Many amplified stethoscopes are designed so that the user may adjust the sound frequency from low to high during examinations. The low-frequency mode is often called the bell mode. This mode is for listening to lower frequency sounds, like certain sounds made by the heart. Higher frequency sounds, such as the sounds made by the lungs, can be heard using the diaphragm mode.
Amplified stethoscopes are electronic and typically run on batteries. They can be used by people who wear hearing aids and hearing-impaired people who do not require them. A stand-alone amplified stethoscope is typically used when a hearing device is not worn. Other types of amplified stethoscopes are made to work with hearing aids using various types of attachments.
Stand-alone amplified stethoscopes are not made to attach to any other type of hearing device. When using the instrument, the user places the earpiece in his ears to hear. People who normally wear a hearing device may choose to remove their aids and use a stand-alone stethoscope.
Attachments are necessary to successfully use other types of amplified stethoscopes while wearing hearing devices. The type of attachment primarily depends on the type of hearing aid worn. People who wear hearing aids that are In The Canal (ITC) or that are Completely In the Canal (CIC) of the ear can wear either ear molds or special plastic tips.

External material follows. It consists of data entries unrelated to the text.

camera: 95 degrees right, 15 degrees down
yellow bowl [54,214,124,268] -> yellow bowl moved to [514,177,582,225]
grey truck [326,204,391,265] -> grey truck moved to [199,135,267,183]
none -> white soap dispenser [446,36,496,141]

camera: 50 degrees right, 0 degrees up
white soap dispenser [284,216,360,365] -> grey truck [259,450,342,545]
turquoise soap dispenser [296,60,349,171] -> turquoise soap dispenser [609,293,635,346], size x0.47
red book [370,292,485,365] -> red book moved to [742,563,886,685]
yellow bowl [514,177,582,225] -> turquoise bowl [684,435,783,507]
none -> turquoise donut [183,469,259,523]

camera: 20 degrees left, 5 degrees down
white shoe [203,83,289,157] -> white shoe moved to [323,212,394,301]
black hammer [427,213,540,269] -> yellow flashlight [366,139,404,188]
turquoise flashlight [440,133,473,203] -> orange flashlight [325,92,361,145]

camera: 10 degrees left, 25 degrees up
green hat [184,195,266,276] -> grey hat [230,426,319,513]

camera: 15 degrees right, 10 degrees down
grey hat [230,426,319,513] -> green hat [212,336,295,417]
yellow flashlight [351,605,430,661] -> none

The plastic tips replace the standard earpieces on the amplified stethoscope and rests over the hearing aids.
Molds may be made to fit ITC, CIC hearing aids and hearing devices that sit Behind the Ear (BTE). They are custom-made to interface with the type of hearing aid that is being worn and the stethoscope. Medical professionals may also buy headphones to attach to the amplified stethoscope and replace the earpieces. A health care worker with cochlear implants may also use an amplified stethoscope by using a patch cord or input cable to connect the stethoscope directly to the processor of the cochlear implant.